Task to carry out
Among the lines below, a stretch begins at the one with "316 240 4.90" and ends at the one with "174 159 4.97". Repeat that stretch exactly, ends included.

::: Material for the task

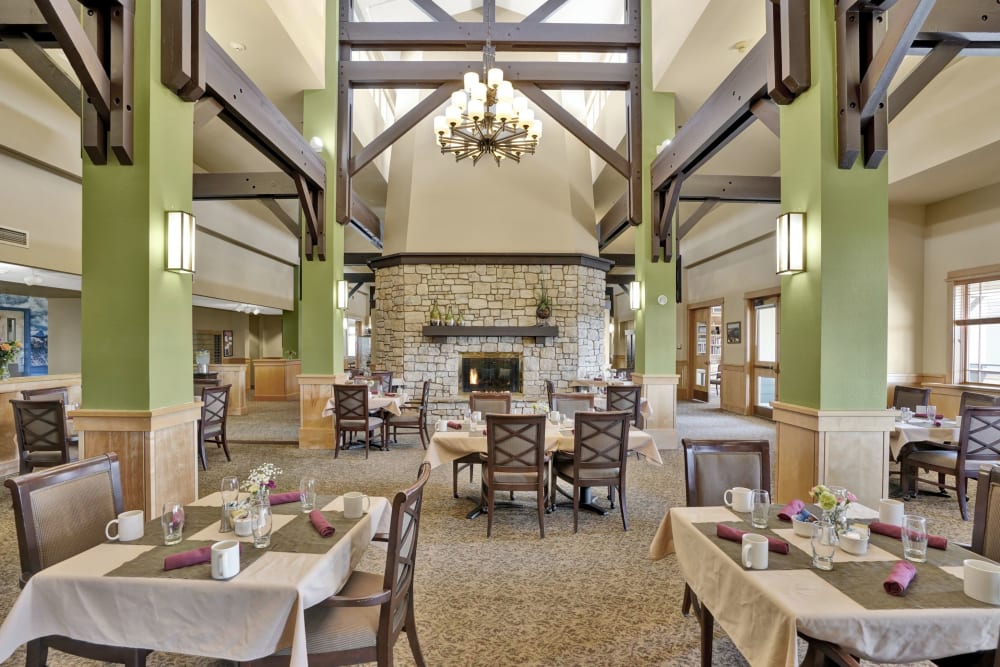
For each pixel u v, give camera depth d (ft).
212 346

::::::
::: Material for the task

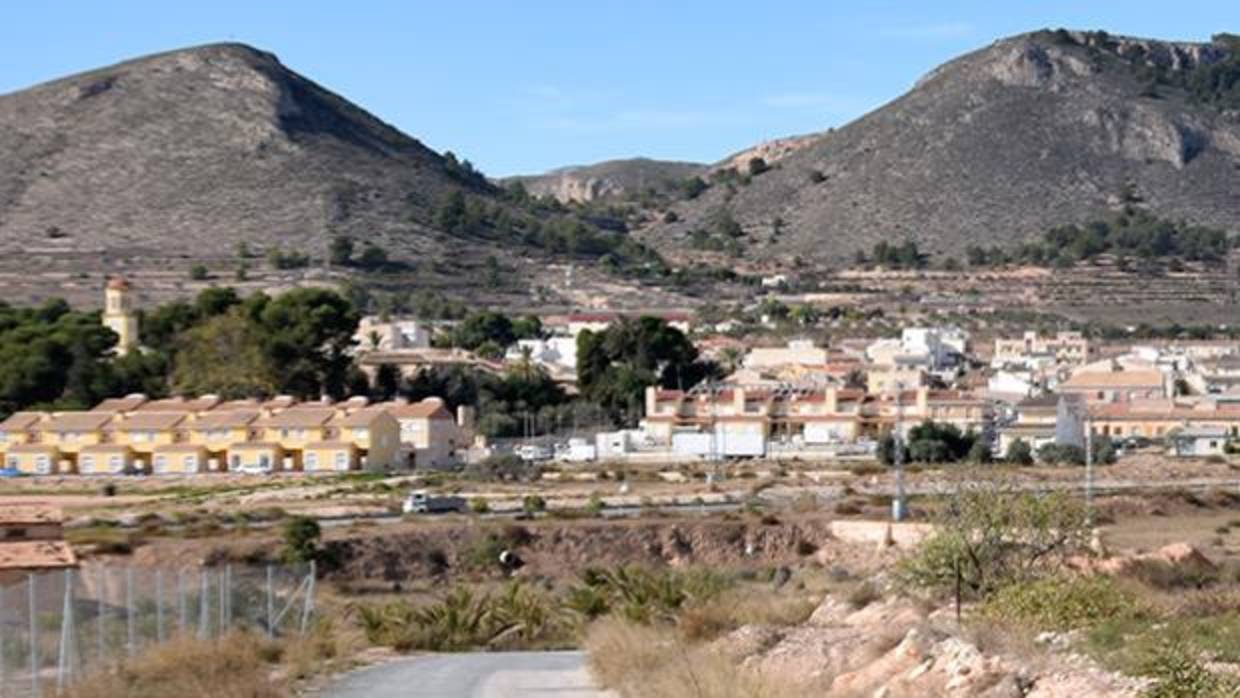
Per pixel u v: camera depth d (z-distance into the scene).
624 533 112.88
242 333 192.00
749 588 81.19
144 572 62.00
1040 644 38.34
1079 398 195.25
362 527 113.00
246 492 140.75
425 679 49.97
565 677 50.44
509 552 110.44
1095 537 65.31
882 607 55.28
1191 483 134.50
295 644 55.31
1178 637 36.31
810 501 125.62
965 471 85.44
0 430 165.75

::::::
::: Material for the task

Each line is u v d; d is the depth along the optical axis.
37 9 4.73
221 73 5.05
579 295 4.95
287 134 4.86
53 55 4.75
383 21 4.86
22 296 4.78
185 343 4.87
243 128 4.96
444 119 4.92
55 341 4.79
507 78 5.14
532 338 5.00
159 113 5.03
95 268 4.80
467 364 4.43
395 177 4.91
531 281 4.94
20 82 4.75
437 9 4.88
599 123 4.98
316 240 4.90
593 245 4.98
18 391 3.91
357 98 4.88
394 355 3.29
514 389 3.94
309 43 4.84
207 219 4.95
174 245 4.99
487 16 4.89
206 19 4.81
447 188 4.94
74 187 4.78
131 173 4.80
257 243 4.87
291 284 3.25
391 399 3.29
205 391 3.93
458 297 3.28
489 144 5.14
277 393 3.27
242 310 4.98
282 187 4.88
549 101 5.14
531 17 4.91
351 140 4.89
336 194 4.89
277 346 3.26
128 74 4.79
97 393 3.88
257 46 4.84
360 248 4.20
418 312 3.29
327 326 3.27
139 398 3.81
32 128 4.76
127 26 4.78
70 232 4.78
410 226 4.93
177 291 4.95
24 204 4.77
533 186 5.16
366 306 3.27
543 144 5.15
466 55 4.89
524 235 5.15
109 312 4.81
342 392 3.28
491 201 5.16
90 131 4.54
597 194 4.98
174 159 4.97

::::::

Written response
316 240 4.90
593 245 4.98
18 391 3.91
357 98 4.88
394 355 3.29
514 389 3.94
309 43 4.84
207 219 4.95
174 245 4.99
487 16 4.89
206 19 4.81
447 188 4.94
74 187 4.78
131 173 4.80
257 243 4.87
291 284 3.25
391 399 3.29
205 391 3.93
458 297 3.28
489 144 5.14
277 393 3.27
242 310 4.98
282 187 4.88
549 101 5.14
531 17 4.91
351 140 4.89
336 194 4.89
277 346 3.26
128 74 4.79
97 393 3.88
257 46 4.84
360 248 4.20
418 312 3.29
327 326 3.27
139 398 3.81
32 128 4.76
127 26 4.78
70 232 4.78
410 226 4.93
177 291 4.95
24 204 4.77
533 186 5.16
366 306 3.27
543 144 5.15
466 55 4.89
524 235 5.15
109 312 4.81
342 392 3.28
491 201 5.16
90 131 4.54
597 194 4.98
174 159 4.97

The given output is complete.